WRITTEN TASK:
Copy out each line featuring the string "korekty" from the entries beneath.
BEGIN
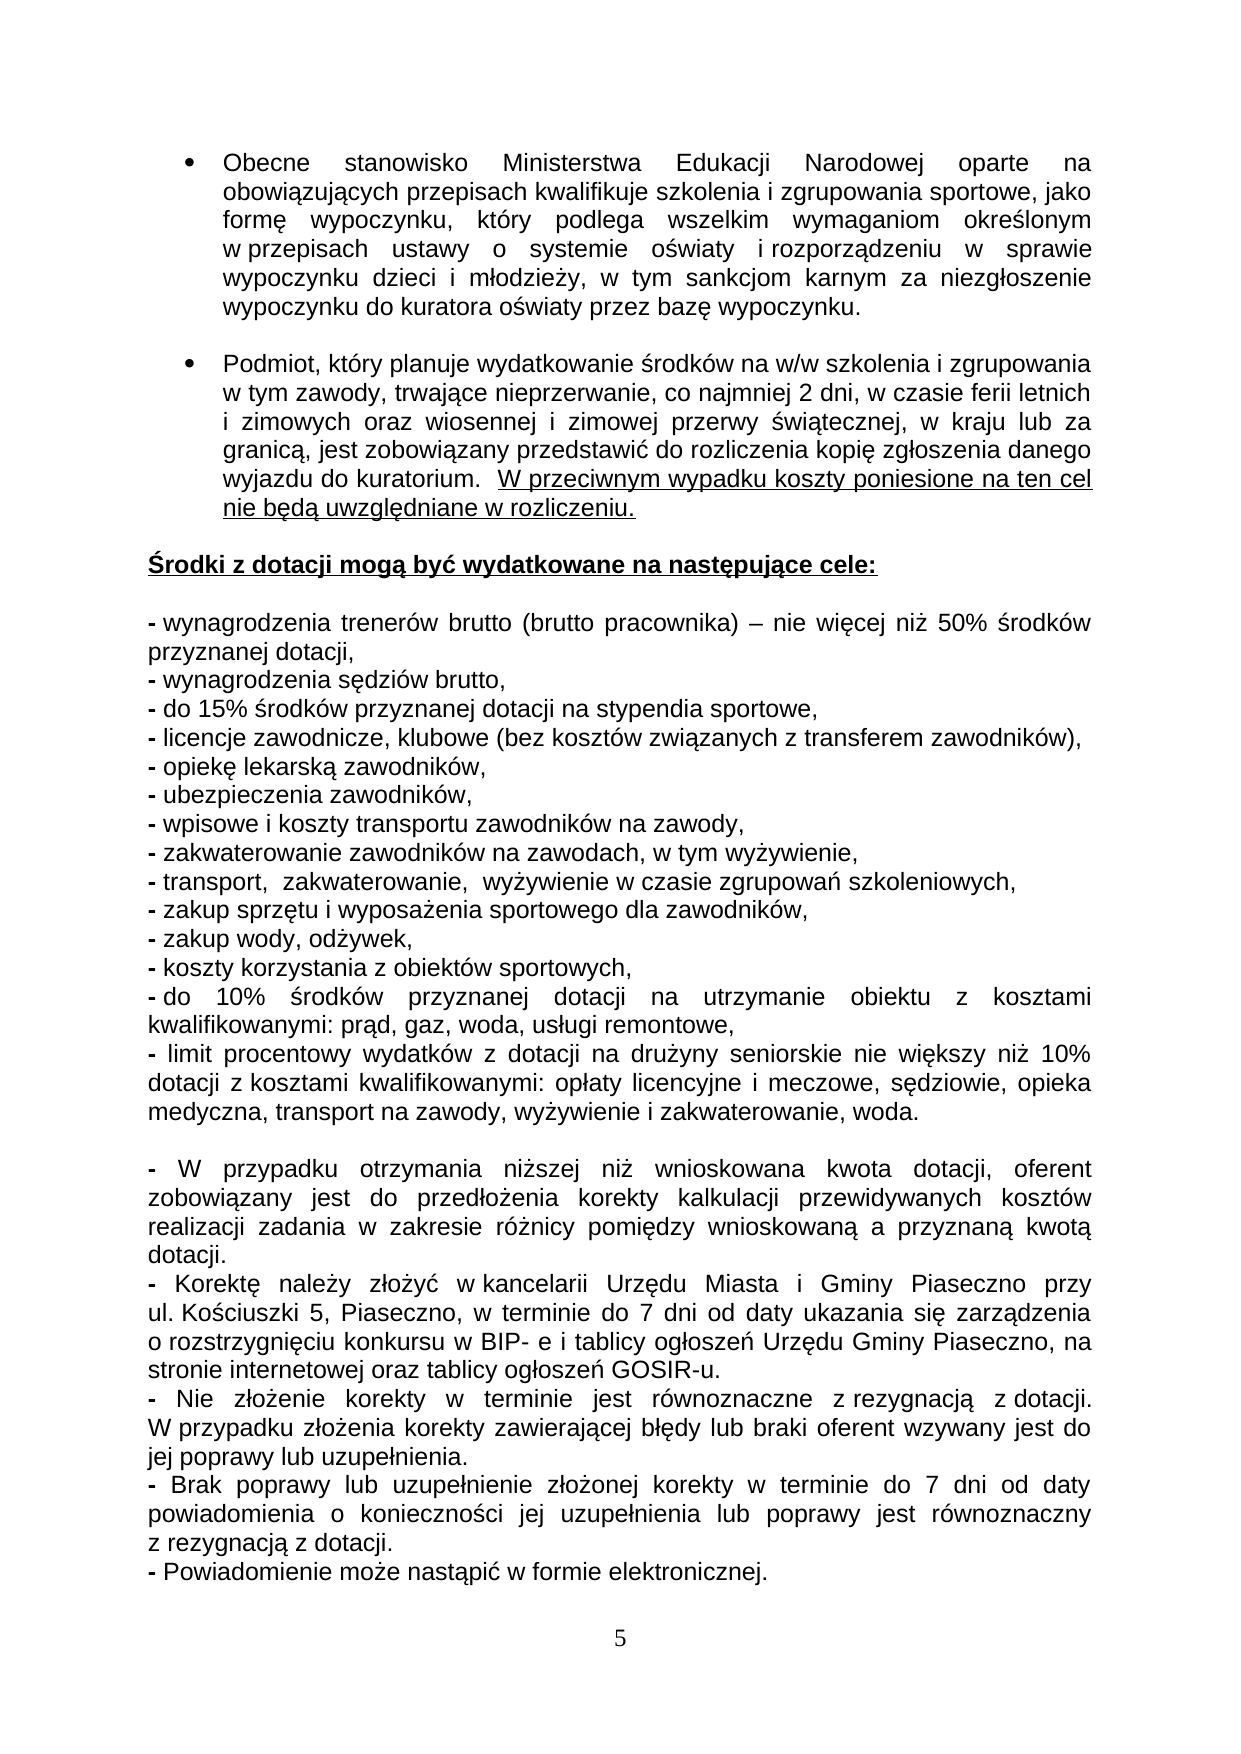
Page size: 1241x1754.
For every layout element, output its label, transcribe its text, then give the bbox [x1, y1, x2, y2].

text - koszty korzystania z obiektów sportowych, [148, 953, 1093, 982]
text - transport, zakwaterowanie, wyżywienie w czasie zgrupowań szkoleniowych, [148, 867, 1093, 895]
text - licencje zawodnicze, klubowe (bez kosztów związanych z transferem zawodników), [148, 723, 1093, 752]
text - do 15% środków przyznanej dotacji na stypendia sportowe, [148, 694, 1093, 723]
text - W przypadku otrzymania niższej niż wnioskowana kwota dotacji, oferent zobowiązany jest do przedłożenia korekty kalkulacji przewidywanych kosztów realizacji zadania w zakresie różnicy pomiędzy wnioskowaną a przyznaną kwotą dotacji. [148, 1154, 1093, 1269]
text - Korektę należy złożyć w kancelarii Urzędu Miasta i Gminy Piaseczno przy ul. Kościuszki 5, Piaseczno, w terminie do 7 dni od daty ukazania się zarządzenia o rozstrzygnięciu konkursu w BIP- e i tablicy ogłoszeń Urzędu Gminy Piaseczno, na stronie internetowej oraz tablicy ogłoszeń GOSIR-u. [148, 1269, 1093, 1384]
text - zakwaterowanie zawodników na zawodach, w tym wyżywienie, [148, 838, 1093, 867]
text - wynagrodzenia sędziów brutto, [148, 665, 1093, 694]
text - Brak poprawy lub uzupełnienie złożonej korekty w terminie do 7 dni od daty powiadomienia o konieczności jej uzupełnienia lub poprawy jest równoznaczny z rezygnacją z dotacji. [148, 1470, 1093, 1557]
END
OUTPUT OF THE EXERCISE:
text - W przypadku otrzymania niższej niż wnioskowana kwota dotacji, oferent zobowiązany jest do przedłożenia korekty kalkulacji przewidywanych kosztów realizacji zadania w zakresie różnicy pomiędzy wnioskowaną a przyznaną kwotą dotacji. [148, 1154, 1093, 1269]
text - Brak poprawy lub uzupełnienie złożonej korekty w terminie do 7 dni od daty powiadomienia o konieczności jej uzupełnienia lub poprawy jest równoznaczny z rezygnacją z dotacji. [148, 1470, 1093, 1557]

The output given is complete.